President, African Export-Import Bank, Prof. Benedict Oramah, has stated that agricultural subsidies provided by developed economies have continued to confine Africa to the bottom of global value chains.

According to him, these subsidies do not only depress world prices, making it difficult for Africa to compete but also lead to dumping of excess production in African markets, wiping out local production and industries.

Oramah, who spoke in a webinar organised by Pan-African Private Sector Trade and Investment Committee (PAFTRAC), said that overtime, the subsidies had reduced “the region which accounts for over 60 per cent of world’s remaining arable land to a net importer of food.”

He stated that in the modern period of global trade marked by the transition from the General Agreement on Tariff and Trade (GATT) to the World Trade Organisation (WTO) in 1994, Africa had remained marginalised with its share of global trade falling to 2.5 per cent in 2019, down from over 4.4 per cent in 1970, and despite a growing number of African countries having integrated into the WTO as full members—44 countries to date.

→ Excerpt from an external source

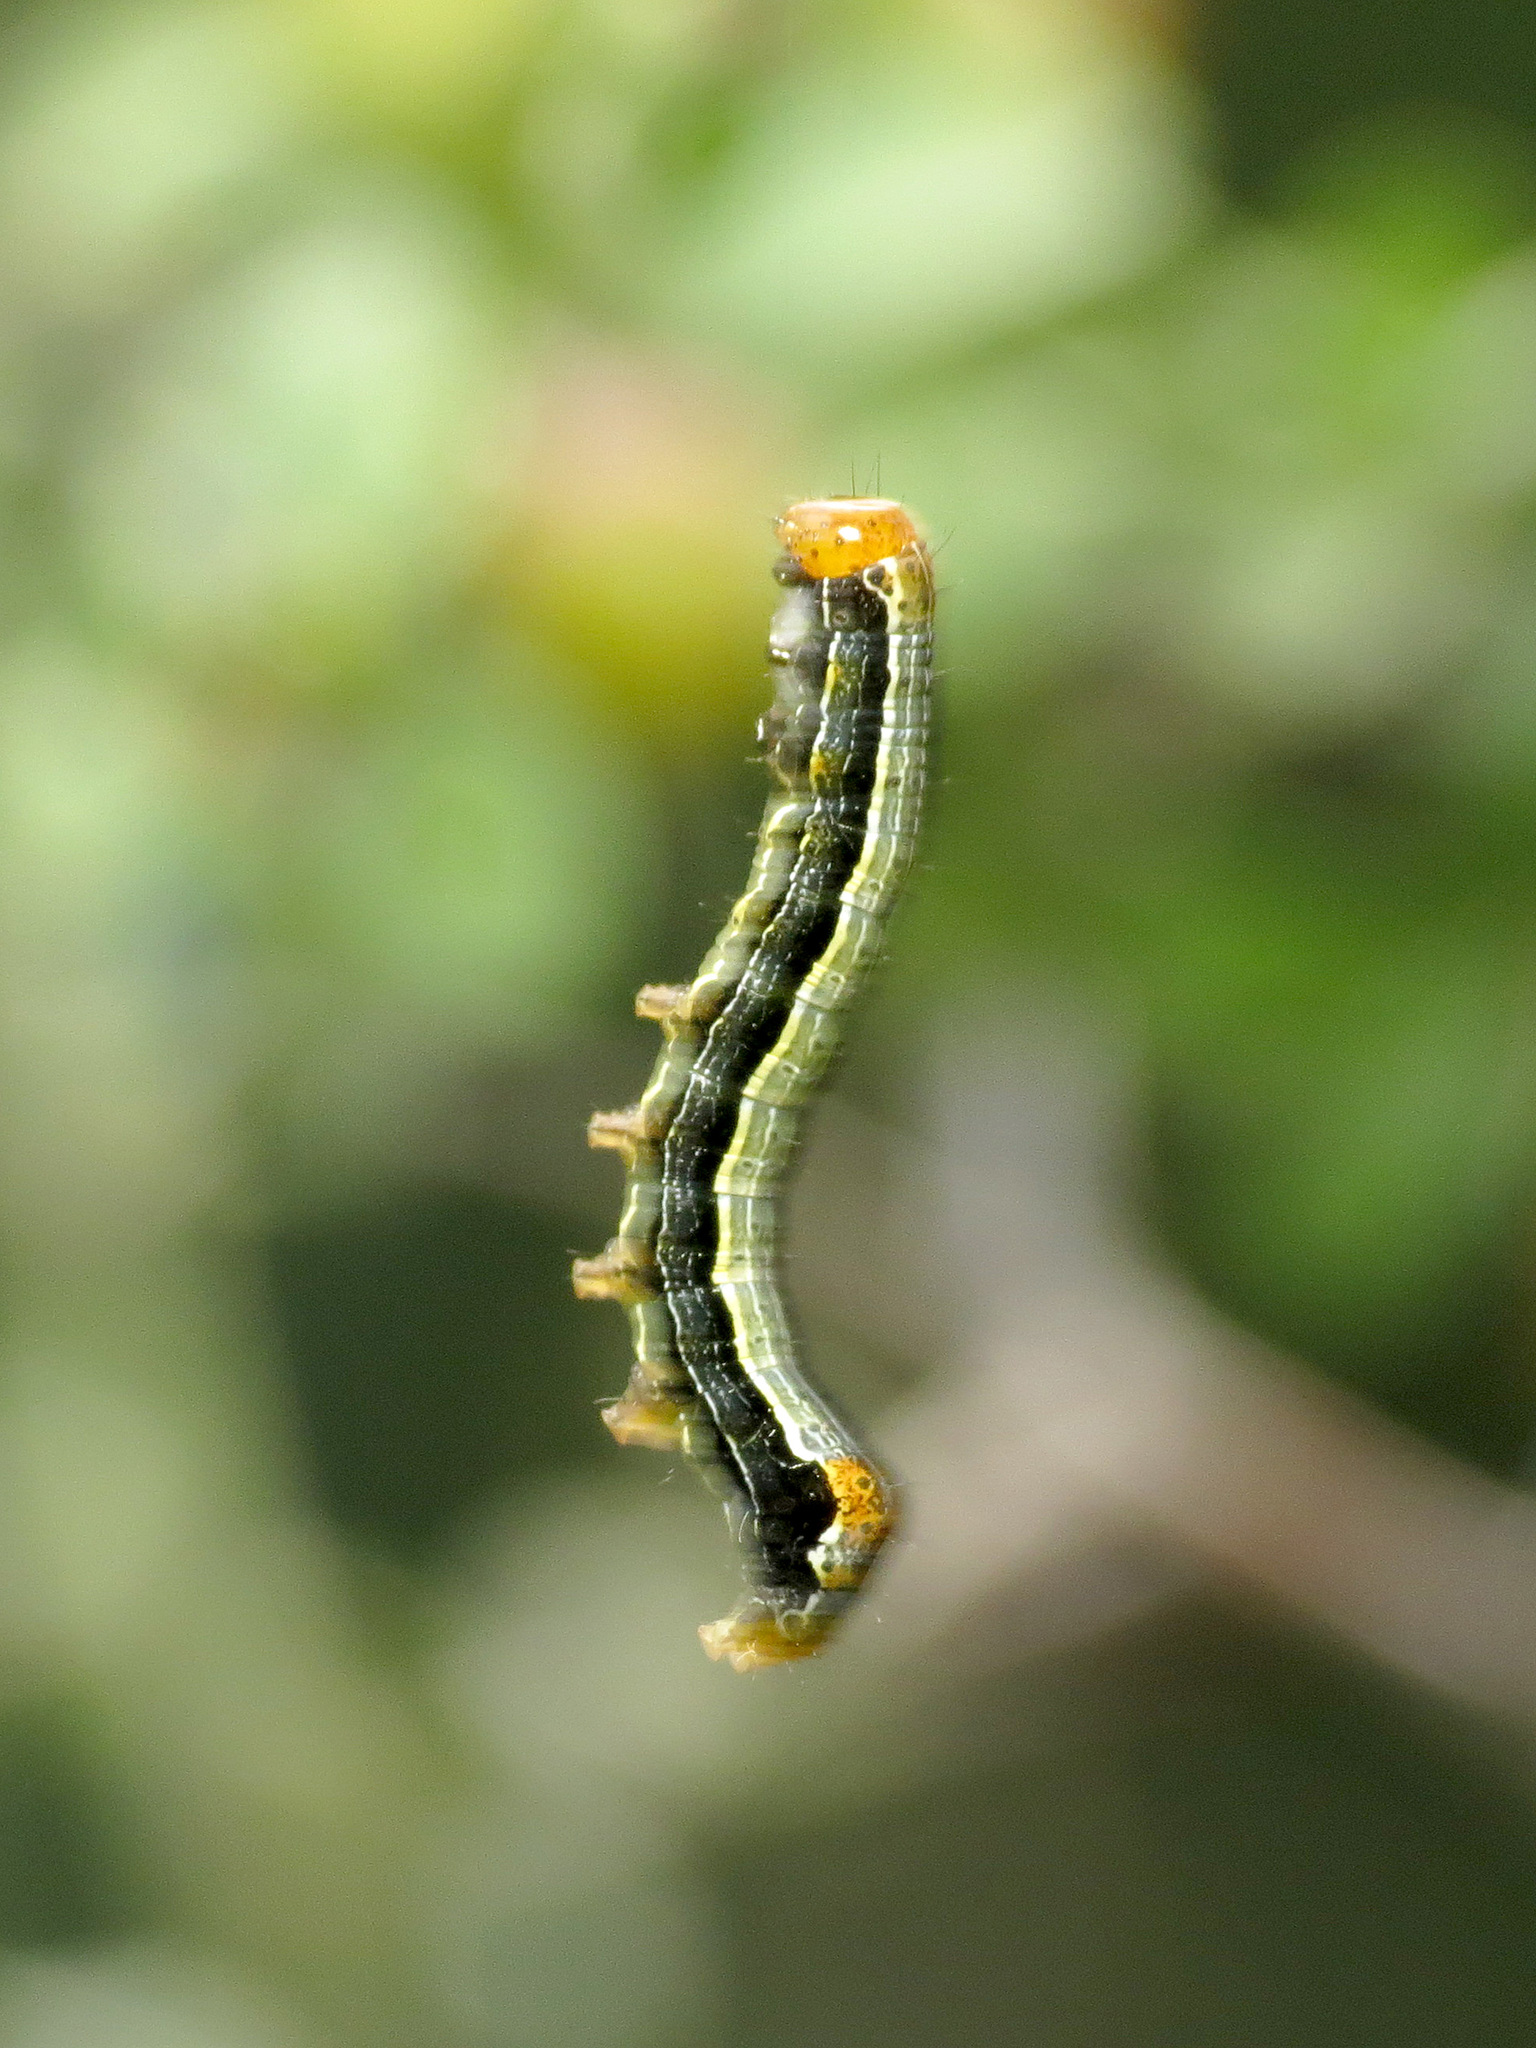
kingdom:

“While this poor performance is the result of a number of factors, including fragmented markets in Africa and persistent supply side constraints, a key factor is that the bargaining power of the continent has remained very weak, leaving Africa largely on the periphery of rule-making and global governance system under the multilateral trading system.

“Contributing to this are the policies of trading partners that have entrenched the natural resource dependency of African economies. For instance, tariff escalations and stringent standards on final goods in developed economies have limited Africa’s potential to move up value chains, keeping African economies trapped in primary production and vulnerable to commodity price cycles. One of the starkest examples of this is cocoa, where Africa accounts for around 70 per cent of global production but captures less than 20 per cent of the international cocoa value chain.

“The most obvious and damaging exhibit is the agricultural subsidies provided by developed economies at the expense of millions of the poorest farmers in Africa. Agriculture has been—and in the foreseeable future will continue to be—the backbone of Africa’s economy and a major source of employment and income in the region,” Oramah said.
The Chair, PAFTRAC, Prof. Pat Utomi, stressed that unless reform was forthcoming, the current global crisis might penalise the African private sector even further.

“We have seen, during this pandemic, companies in the industrialised world have received massive bailouts, tax incentives, not to mention government contracts and fiscal stimuli. Companies in Africa were not so fortunate and will have to deal with a world where trade will be depressed because of the post-COVID environment. As such, a fairer global trade environment and trading system is more urgent today than ever,” Utomi said.